(PAGE EXTRACT begins)
TheBanyanTree: Seasonal

Maria Gibson mgibson7 at nc.rr.com
Sun Sep 25 08:00:43 PDT 2005


September is almost over but I barely remember its beginning.  I'm 
looking forward to October; I feel fall in the air.  Leaves not just 
falling but leaping and spinning to the ground in a flurry of bright 
colors soon to go bland.  October has long been my favorite month when, 
in the midst of what is an end, I feel a beginning, an affirming 
awareness of the circle of life in all of its glory.  This is the real 
birth of life which, for me, could not happen without first enduring its 
end.

With summer gone, I am almost upon my October.  The leaves which once 
clung so solidly to my branches are changing colors and loosening their 
grip.  They surely will fall in this personal autumn.  The cycle is yet 
in its infancy; the colors are not yet imbued with their full, rich 
hues.  The fires of reds and golds, so breathtaking, won't come without 
cost.   Soon a carpet of beauty will bury the browning lawns.  The 
blazing colors will fade and what was once so spectacular to look upon 
will also be browned, litter, and in need of collection.  Only winter 
can prepare the grounds for the vigorous energy needed for rebuilding 
and rebirth.  Winter will not come without the passion of autumn.  The 
circle isn't complete until you are walking toward what you once left 
behind.
(PAGE EXTRACT ends)
PROBLEMS AND TASKS:
(1) List every color named in the Seasonal post.
(2) Write the next paragraph of the Seasonal post, picking up after its final sentence.
(RECORD EXCERPTS begins)
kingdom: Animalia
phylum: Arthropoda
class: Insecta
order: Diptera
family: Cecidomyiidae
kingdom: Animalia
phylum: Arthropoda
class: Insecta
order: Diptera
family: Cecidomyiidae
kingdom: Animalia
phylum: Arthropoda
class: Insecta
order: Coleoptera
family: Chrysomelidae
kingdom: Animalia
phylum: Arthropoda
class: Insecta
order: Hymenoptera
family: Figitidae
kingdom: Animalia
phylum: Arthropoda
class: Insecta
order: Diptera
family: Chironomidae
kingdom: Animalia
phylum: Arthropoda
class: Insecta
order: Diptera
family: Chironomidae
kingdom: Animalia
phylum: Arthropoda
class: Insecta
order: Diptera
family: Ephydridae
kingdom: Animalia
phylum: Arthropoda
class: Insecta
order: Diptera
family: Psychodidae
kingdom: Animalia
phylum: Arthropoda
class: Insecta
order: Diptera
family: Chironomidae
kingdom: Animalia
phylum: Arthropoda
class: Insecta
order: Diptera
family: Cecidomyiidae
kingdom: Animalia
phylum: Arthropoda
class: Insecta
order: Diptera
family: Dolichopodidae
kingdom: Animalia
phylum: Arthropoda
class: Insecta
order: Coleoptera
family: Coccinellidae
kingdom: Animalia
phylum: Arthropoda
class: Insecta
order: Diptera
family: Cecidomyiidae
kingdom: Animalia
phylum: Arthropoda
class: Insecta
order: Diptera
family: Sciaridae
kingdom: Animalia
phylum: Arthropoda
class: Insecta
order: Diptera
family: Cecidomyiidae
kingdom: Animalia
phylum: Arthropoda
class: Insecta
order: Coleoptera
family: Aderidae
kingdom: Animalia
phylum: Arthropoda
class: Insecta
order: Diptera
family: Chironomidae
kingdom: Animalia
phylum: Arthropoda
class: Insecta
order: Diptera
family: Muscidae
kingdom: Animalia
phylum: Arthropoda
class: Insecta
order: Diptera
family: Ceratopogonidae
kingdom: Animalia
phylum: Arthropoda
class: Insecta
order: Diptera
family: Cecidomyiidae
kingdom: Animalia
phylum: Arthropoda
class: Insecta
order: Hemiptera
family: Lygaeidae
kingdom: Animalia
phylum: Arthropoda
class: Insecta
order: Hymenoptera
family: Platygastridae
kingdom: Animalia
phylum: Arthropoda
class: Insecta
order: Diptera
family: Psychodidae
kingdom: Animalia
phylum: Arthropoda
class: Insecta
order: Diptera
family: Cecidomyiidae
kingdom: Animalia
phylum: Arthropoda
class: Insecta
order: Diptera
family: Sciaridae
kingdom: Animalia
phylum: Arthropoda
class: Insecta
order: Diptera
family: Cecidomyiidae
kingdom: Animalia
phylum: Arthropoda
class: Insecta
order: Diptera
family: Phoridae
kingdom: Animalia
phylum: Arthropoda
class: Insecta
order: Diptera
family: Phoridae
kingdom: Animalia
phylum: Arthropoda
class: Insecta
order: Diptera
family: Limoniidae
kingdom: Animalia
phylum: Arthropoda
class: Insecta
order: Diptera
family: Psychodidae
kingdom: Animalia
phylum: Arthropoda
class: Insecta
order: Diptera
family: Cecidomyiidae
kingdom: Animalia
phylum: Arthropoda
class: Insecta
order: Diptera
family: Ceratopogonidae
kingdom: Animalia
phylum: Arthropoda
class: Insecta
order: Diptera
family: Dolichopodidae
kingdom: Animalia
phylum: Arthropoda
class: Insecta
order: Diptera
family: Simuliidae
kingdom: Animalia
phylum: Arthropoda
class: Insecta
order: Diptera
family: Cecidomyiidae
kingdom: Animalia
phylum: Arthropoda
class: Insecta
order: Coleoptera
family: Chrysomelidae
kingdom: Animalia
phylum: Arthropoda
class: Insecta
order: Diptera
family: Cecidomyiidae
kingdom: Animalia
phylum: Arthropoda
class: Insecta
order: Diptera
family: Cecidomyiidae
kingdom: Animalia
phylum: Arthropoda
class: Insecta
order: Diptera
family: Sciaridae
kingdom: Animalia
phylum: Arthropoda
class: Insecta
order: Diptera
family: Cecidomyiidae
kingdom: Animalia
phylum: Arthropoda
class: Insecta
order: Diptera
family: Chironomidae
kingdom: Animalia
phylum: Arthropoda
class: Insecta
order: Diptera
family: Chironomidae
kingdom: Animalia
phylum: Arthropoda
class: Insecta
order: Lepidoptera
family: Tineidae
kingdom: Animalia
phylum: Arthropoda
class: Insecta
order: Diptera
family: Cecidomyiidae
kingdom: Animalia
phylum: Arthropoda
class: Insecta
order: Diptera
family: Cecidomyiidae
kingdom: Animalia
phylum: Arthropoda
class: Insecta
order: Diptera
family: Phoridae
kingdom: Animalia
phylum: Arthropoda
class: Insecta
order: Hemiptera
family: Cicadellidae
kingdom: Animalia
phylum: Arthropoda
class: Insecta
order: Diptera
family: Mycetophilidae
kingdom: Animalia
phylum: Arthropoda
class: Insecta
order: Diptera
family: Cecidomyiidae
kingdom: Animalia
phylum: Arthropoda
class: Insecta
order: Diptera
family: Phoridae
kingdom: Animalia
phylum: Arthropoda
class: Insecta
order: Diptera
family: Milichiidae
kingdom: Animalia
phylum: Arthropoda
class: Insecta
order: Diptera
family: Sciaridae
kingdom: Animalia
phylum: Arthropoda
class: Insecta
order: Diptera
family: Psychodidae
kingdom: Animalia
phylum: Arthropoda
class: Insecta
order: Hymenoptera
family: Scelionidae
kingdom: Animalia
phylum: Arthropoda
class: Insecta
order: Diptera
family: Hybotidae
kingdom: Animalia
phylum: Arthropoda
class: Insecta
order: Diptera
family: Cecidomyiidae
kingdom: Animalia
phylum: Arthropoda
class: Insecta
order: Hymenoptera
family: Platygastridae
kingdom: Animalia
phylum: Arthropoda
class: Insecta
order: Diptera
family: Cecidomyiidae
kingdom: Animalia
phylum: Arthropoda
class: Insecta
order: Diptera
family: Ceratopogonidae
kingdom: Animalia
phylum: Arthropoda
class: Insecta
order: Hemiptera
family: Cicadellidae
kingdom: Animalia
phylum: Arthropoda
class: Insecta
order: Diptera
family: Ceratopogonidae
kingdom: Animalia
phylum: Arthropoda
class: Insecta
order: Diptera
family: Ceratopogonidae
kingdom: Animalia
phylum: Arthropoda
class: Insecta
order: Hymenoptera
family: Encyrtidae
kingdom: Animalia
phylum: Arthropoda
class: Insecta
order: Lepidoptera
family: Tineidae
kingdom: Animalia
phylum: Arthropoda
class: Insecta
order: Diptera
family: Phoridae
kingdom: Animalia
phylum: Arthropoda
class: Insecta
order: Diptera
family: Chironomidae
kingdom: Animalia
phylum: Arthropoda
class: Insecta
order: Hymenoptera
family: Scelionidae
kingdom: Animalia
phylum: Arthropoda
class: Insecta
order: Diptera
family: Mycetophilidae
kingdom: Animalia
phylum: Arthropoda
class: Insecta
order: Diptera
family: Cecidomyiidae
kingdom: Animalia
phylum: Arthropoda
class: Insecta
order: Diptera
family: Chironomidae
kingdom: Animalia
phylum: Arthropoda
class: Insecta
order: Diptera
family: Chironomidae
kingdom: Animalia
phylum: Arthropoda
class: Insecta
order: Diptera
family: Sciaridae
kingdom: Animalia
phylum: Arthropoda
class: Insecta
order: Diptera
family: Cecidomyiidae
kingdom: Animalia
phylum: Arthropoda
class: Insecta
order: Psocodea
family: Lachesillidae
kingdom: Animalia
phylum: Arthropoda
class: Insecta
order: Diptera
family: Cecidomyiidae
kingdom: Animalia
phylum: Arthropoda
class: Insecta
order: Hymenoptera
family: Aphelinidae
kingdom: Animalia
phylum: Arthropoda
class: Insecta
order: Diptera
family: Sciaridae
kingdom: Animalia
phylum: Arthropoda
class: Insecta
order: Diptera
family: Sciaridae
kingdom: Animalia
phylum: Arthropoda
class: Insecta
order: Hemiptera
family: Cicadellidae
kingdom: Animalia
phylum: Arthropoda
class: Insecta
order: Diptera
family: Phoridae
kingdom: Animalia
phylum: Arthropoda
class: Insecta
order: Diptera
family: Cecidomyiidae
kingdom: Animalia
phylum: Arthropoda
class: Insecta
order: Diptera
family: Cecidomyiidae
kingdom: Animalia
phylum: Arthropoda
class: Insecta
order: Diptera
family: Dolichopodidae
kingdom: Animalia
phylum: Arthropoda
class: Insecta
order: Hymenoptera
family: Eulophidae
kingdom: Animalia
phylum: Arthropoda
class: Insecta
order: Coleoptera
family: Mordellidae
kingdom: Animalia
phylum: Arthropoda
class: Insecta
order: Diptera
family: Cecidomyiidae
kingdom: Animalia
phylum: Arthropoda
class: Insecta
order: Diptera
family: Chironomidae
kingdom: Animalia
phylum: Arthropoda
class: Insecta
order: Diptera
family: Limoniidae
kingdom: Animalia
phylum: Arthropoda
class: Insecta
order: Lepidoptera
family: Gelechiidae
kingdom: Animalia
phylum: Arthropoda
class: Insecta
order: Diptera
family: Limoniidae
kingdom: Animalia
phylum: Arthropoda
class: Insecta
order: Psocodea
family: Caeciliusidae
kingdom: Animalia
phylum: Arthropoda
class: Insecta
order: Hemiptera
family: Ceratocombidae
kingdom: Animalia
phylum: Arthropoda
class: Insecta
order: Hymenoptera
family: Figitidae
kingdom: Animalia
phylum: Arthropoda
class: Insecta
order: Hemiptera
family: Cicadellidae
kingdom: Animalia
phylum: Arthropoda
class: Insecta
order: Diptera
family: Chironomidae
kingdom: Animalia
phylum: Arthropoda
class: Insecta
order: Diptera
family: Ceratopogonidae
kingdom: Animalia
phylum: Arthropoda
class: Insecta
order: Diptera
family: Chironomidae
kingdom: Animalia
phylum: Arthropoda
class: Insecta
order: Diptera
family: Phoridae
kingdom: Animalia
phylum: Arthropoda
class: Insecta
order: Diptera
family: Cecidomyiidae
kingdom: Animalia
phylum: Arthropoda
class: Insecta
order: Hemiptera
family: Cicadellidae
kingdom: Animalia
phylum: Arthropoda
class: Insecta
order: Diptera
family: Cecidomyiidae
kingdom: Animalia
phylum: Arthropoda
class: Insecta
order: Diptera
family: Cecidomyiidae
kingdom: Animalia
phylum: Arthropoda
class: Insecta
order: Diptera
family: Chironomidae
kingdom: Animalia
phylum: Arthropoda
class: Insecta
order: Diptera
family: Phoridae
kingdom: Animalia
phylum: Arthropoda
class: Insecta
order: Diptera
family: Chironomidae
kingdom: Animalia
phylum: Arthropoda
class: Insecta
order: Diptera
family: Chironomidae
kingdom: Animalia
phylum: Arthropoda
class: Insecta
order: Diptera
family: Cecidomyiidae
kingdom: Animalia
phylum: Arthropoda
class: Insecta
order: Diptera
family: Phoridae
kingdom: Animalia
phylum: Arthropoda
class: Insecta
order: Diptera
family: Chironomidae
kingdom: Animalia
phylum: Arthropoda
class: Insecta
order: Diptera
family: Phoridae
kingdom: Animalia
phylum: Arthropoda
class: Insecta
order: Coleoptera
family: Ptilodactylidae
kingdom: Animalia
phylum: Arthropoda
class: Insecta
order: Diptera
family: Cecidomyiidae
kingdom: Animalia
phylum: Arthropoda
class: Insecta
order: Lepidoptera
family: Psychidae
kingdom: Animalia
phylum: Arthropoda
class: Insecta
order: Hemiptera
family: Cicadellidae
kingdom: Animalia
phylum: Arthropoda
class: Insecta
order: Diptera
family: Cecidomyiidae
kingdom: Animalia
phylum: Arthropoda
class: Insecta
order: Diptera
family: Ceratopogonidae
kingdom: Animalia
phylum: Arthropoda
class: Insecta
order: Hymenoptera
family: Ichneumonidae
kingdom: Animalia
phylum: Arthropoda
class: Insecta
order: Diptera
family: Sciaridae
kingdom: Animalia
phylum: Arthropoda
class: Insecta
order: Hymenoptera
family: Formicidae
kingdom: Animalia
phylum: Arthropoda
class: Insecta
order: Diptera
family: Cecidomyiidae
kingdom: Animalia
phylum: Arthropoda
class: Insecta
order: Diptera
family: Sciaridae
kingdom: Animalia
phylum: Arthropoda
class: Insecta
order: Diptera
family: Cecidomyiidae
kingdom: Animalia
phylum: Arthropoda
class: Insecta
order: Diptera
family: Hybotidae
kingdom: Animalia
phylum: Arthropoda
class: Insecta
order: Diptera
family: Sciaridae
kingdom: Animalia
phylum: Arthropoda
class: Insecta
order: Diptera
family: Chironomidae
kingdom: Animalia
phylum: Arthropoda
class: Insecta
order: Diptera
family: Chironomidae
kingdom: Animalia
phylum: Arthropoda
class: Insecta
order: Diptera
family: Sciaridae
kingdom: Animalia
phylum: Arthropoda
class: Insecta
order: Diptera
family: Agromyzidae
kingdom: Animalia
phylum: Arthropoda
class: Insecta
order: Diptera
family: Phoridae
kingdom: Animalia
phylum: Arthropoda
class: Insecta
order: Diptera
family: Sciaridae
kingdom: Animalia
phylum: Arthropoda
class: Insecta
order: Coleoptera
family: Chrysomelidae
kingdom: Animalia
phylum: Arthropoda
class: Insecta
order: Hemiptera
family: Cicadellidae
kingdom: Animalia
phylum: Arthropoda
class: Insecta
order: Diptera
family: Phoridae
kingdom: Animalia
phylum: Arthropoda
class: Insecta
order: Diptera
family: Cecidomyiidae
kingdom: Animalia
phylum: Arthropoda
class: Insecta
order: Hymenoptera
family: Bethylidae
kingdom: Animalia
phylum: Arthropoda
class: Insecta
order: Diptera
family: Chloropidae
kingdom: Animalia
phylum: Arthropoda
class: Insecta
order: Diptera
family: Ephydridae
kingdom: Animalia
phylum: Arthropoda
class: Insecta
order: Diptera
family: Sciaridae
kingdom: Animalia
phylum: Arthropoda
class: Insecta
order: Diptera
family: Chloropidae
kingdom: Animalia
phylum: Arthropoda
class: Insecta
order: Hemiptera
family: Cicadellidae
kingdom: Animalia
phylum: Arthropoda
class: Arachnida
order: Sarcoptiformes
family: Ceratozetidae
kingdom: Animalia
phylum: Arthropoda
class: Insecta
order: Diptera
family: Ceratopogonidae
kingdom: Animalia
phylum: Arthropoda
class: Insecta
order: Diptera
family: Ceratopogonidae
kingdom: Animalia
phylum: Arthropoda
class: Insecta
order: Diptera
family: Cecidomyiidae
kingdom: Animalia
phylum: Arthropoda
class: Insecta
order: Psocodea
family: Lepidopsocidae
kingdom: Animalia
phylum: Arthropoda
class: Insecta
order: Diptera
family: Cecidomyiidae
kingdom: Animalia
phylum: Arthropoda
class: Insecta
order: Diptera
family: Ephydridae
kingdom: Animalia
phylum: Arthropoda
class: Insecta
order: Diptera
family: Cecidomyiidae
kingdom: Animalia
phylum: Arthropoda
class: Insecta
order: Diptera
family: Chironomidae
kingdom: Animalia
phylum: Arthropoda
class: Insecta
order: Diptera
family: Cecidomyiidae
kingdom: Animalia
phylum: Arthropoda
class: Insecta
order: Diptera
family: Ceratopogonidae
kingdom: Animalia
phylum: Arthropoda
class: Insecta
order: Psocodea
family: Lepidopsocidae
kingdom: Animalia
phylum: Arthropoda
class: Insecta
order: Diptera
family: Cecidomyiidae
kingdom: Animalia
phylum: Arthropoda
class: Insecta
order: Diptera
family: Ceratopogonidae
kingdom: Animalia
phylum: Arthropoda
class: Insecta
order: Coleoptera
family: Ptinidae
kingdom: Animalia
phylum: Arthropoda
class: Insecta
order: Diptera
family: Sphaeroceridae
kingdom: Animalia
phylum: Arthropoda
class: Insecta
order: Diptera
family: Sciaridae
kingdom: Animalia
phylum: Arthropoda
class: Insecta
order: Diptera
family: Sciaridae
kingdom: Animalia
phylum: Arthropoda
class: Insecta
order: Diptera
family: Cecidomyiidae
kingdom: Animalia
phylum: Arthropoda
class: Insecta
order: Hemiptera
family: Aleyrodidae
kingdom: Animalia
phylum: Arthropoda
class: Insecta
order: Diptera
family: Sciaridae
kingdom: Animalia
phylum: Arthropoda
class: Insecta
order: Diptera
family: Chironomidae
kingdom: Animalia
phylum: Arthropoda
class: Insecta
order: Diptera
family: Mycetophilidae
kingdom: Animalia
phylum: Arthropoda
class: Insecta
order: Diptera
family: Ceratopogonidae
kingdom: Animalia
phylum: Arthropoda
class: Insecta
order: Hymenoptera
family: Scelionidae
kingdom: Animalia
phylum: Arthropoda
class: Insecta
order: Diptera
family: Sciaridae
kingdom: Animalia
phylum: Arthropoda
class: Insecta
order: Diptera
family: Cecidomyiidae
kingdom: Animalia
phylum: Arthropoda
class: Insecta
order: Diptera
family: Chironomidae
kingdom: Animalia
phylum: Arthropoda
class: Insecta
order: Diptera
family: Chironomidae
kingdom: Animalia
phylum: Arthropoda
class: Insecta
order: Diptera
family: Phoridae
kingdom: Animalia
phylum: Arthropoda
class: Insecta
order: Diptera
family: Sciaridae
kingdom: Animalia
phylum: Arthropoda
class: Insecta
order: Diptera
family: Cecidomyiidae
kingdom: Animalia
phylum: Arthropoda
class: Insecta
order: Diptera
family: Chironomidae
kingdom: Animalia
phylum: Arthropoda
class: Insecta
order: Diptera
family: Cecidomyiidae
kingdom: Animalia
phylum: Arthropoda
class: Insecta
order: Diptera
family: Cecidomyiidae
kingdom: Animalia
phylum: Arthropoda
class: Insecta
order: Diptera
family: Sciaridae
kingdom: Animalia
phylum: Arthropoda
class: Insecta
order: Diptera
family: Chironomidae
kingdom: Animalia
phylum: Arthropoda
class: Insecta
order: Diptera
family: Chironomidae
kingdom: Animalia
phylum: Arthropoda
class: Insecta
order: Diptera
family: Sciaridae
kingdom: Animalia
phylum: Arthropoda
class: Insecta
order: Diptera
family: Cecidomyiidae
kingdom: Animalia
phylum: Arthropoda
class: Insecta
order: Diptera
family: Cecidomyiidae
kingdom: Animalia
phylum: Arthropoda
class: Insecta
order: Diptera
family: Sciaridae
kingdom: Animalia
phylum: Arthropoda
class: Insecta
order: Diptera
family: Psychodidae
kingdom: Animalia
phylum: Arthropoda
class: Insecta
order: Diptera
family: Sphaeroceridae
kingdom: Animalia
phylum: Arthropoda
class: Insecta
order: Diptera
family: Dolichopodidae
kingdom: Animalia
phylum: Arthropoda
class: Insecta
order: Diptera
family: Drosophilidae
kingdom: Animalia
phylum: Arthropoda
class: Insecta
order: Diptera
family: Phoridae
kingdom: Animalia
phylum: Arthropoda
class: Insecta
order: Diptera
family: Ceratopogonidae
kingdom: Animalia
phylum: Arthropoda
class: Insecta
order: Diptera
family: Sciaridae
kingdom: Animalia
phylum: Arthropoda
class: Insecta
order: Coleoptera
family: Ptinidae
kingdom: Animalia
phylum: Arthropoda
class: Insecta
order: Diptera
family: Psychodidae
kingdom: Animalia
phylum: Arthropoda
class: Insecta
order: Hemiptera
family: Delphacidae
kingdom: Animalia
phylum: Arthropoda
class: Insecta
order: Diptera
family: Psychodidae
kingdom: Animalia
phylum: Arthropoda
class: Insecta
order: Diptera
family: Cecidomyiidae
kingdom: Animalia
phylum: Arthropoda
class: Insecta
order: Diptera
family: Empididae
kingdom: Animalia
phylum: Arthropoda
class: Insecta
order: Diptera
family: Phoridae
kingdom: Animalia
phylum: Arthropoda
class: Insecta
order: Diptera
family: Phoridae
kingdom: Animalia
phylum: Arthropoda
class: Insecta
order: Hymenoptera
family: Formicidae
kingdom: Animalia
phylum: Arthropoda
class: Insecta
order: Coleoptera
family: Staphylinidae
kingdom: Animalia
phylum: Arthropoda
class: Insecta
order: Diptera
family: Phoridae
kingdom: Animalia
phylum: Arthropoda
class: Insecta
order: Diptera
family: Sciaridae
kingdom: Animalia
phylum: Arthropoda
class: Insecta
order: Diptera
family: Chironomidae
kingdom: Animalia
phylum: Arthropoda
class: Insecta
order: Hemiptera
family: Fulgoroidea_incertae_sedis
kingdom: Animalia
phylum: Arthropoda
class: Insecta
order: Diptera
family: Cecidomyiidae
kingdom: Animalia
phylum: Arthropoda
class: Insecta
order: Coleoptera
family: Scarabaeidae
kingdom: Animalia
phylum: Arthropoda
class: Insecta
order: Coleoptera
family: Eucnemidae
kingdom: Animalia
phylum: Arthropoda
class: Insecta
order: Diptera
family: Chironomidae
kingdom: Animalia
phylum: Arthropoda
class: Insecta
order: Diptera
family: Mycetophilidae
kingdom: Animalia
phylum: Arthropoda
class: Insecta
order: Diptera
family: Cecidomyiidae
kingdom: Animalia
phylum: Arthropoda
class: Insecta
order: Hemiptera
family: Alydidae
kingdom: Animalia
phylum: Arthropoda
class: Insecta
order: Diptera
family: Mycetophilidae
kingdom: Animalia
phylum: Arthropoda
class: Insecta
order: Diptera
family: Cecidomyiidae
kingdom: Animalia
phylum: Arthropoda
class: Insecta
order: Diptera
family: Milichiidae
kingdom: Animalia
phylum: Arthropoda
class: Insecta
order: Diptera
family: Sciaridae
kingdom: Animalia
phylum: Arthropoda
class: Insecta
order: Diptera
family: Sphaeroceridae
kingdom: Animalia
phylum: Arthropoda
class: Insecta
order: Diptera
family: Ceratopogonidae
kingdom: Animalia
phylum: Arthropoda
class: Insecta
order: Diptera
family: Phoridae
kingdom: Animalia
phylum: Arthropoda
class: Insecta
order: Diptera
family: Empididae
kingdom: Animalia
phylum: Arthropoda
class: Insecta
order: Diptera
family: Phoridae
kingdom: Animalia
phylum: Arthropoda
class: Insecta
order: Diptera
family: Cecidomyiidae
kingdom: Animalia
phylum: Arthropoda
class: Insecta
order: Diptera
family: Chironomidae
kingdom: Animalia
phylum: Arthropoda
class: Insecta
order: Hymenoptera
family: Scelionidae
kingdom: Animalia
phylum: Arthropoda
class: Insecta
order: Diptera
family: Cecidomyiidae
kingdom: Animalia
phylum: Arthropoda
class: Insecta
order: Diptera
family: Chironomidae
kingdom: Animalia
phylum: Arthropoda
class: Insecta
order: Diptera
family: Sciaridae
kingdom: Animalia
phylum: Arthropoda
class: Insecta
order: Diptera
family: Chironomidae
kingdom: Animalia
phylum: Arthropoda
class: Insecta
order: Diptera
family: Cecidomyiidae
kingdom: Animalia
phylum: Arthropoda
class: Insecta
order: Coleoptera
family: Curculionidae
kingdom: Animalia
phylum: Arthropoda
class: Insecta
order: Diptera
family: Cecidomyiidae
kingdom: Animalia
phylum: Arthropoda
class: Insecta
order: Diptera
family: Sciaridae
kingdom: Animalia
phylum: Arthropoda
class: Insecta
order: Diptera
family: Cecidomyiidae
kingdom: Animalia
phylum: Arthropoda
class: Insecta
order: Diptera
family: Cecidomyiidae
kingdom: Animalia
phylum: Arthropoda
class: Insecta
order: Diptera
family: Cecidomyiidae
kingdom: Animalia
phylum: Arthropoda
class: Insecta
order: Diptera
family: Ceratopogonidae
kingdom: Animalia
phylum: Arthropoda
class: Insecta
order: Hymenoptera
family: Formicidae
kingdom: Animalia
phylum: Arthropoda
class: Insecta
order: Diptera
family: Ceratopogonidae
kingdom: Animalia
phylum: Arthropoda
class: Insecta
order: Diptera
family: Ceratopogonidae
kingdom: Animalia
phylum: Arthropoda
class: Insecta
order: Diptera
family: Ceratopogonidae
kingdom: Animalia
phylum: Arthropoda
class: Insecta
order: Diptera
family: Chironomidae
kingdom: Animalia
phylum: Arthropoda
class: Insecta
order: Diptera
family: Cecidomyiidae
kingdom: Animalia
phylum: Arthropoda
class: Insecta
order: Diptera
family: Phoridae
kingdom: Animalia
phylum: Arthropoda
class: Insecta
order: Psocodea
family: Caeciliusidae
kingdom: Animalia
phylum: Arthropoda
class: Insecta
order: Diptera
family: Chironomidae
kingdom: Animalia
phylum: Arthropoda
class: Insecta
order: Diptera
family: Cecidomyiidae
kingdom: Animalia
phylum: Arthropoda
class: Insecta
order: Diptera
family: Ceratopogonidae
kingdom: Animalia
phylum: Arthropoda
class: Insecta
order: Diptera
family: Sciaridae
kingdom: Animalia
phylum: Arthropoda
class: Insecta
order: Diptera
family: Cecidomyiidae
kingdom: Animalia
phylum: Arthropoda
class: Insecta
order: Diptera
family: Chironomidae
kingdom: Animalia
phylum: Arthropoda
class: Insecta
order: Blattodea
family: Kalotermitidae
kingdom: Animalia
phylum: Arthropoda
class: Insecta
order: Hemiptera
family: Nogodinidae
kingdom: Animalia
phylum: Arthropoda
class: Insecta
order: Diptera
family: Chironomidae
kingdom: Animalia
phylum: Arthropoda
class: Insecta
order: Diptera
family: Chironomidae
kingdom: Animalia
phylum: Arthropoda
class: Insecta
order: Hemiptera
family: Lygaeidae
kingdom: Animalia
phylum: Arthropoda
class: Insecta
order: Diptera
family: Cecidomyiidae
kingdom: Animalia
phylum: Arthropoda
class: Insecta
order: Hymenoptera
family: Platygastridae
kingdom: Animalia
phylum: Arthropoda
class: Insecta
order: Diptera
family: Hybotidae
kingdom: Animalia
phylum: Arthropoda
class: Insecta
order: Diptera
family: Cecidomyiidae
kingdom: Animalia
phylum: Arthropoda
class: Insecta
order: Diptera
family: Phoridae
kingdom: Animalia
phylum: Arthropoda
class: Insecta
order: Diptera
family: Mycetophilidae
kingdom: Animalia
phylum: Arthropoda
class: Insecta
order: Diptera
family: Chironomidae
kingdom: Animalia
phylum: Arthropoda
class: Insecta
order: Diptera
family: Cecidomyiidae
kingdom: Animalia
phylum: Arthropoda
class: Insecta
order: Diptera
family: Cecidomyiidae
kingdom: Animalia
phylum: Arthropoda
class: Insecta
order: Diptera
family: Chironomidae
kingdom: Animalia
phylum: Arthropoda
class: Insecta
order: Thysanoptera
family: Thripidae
(RECORD EXCERPTS ends)
RESPONSES FOR EACH TASK:
(1) Red, gold, brown

(2)
The emergence of green, tender shoots lifting from hibernation can only 
be achieved when first the old is shed and a time of cold, barren 
stillness is endured.  Nature needs this cycle and we, with our brains 
and thoughts and minds of steel, are no different even as we try and 
convince ourselves that we can avoid it.  I can't avoid it; it is 
stronger than I am.  The pull of the bright burning colors hold me in a 
hypnotic gaze and the cooling winds promise aid.  Not only can I not 
avoid it, I don't want to.  I have to shed.  I know there is bound to be 
rending pain and a time of browning and a need for collection and a time 
of barren stillness.  I know this.  But I can also feel what waits on 
the other side.  I may not know what it will all look like but I know 
the bulb is there.  Buried in the throes of autumn, it is patient.  It 
is enduring.  Through bitter frosts it will wait for the day a thin ray 
of warmth reaches in and calls to the innate ability to push through 
cold earth and show green promise.  Fragile, tender, but not without a 
strength borne of purpose.  It will wait.  As will I.